Periodic variations in abundance and occurrence, alternating rarity to population blooms, are known for a number of gelatinous zooplankton taxa, including medusozoan cnidarians and ctenophores. In the last few decades, high-density jellyfish populations have been detected in many coastal areas around the world. Global warming is the cause of expansions in some jellyfish populations, eased recruitment of invasive native and non-indigenous species and relocation of tropical species to sub-tropical and temperate latitudes. Water temperature may control physiological performances of jellyfish, controlling polyp and medusae budding and growth rate of fresh medusae.
Ecosystem eutrophication has also been related with augmented jellyfish blooms and overfishing has been associated with some increases in jellyfish blooms due to the elimination of jellyfish predators and competitors. Moreover, the propagation of hard artificial substrates in the marine environment provides extra suitable habitats for the polyps, the sessile life stage of many medusozoan taxa. Equally, massive blooms and large aggregation of gelatinous organisms may have broad negative consequences on many sea-based human activities, including tourism and leisure, fishery and aquaculture, and coastal industrial installations.
Negative interactions between jellyfish aggregations and marine human activities appear to be occurring more frequently and severely in recent years. Although many of these harmful interactions between humans and jellyfish are probably caused by rising jellyfish blooms, many of them may also be the result of the coastal industry' expanded spatial footprint in recent decades. Some of the most often mentioned effects on fishing fleets across the world include net clogging, catch degradation, longer fishing time, and increased fuel consumption. The predation of eggs and larvae, poor recruitment in fish populations of commercial importance, and competition for crustacean plankton are all indirect effects of jellyfish that contribute to the depletion of fish stocks.

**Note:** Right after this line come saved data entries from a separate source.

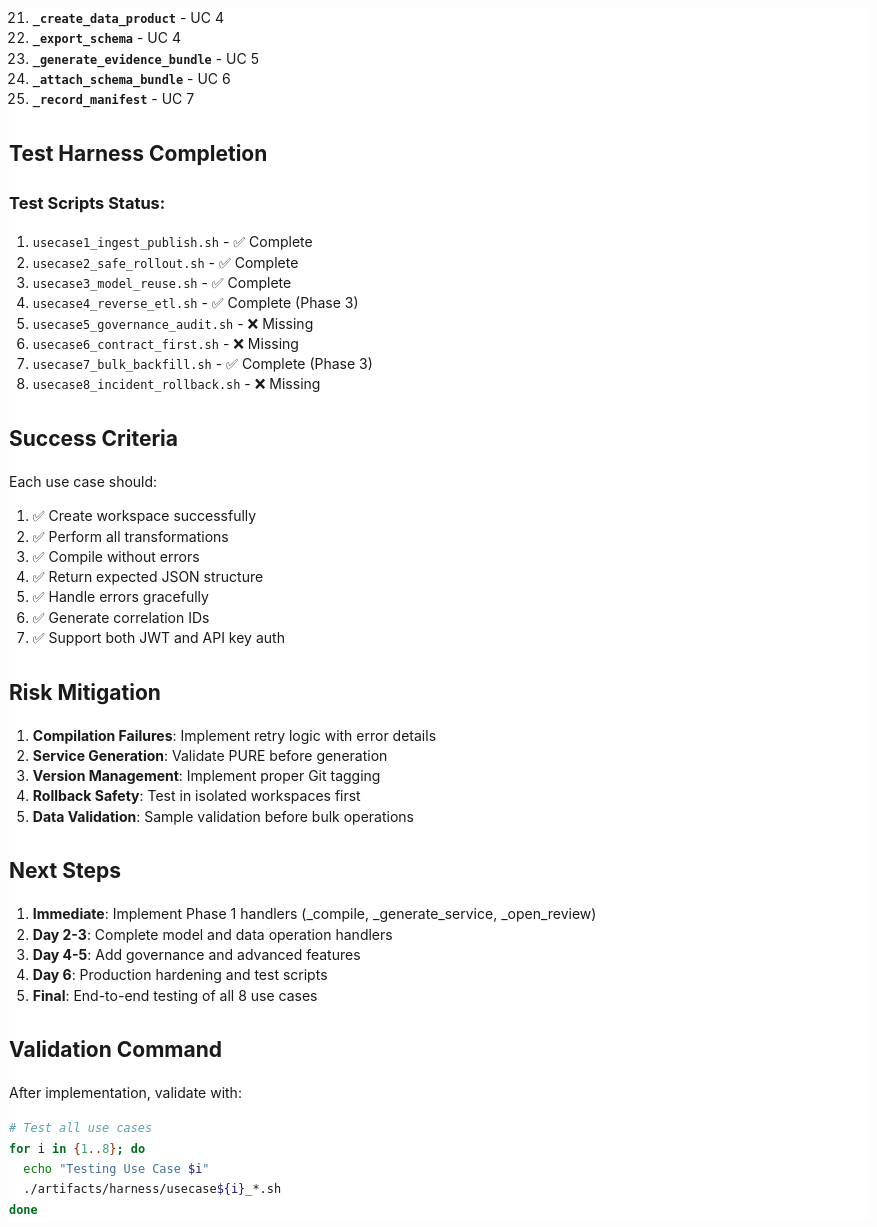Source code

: 21. **`_create_data_product`** - UC 4
22. **`_export_schema`** - UC 4
23. **`_generate_evidence_bundle`** - UC 5
24. **`_attach_schema_bundle`** - UC 6
25. **`_record_manifest`** - UC 7

## Test Harness Completion

### Test Scripts Status:
1. `usecase1_ingest_publish.sh` - ✅ Complete
2. `usecase2_safe_rollout.sh` - ✅ Complete
3. `usecase3_model_reuse.sh` - ✅ Complete
4. `usecase4_reverse_etl.sh` - ✅ Complete (Phase 3)
5. `usecase5_governance_audit.sh` - ❌ Missing
6. `usecase6_contract_first.sh` - ❌ Missing
7. `usecase7_bulk_backfill.sh` - ✅ Complete (Phase 3)
8. `usecase8_incident_rollback.sh` - ❌ Missing

## Success Criteria

Each use case should:
1. ✅ Create workspace successfully
2. ✅ Perform all transformations
3. ✅ Compile without errors
4. ✅ Return expected JSON structure
5. ✅ Handle errors gracefully
6. ✅ Generate correlation IDs
7. ✅ Support both JWT and API key auth

## Risk Mitigation

1. **Compilation Failures**: Implement retry logic with error details
2. **Service Generation**: Validate PURE before generation
3. **Version Management**: Implement proper Git tagging
4. **Rollback Safety**: Test in isolated workspaces first
5. **Data Validation**: Sample validation before bulk operations

## Next Steps

1. **Immediate**: Implement Phase 1 handlers (_compile, _generate_service, _open_review)
2. **Day 2-3**: Complete model and data operation handlers
3. **Day 4-5**: Add governance and advanced features
4. **Day 6**: Production hardening and test scripts
5. **Final**: End-to-end testing of all 8 use cases

## Validation Command

After implementation, validate with:
```bash
# Test all use cases
for i in {1..8}; do
  echo "Testing Use Case $i"
  ./artifacts/harness/usecase${i}_*.sh
done
```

Marine aquaculture saw a quick expansion and is now a major source of food production globally. Over the past 10 to 15 years, there have been more instances of jellyfish blooms affecting the health of farmed fish or facilities for finfish mariculture. Water currents can carry whole jellyfish or fragmented jellyfish fragments, including tentacles, through finfish cages, where they can sting fishes, causing gill and skin damage as well as eventual fish mortality. Additionally, hydrozoan colonies, a significant part of fouling assemblages in aquaculture cages, are recognised as a threat to marine aquaculture due to direct contact envenomation or through the budding and release of free-living medusae, medusoid stages, or larvae equipped with stinging cells, as well.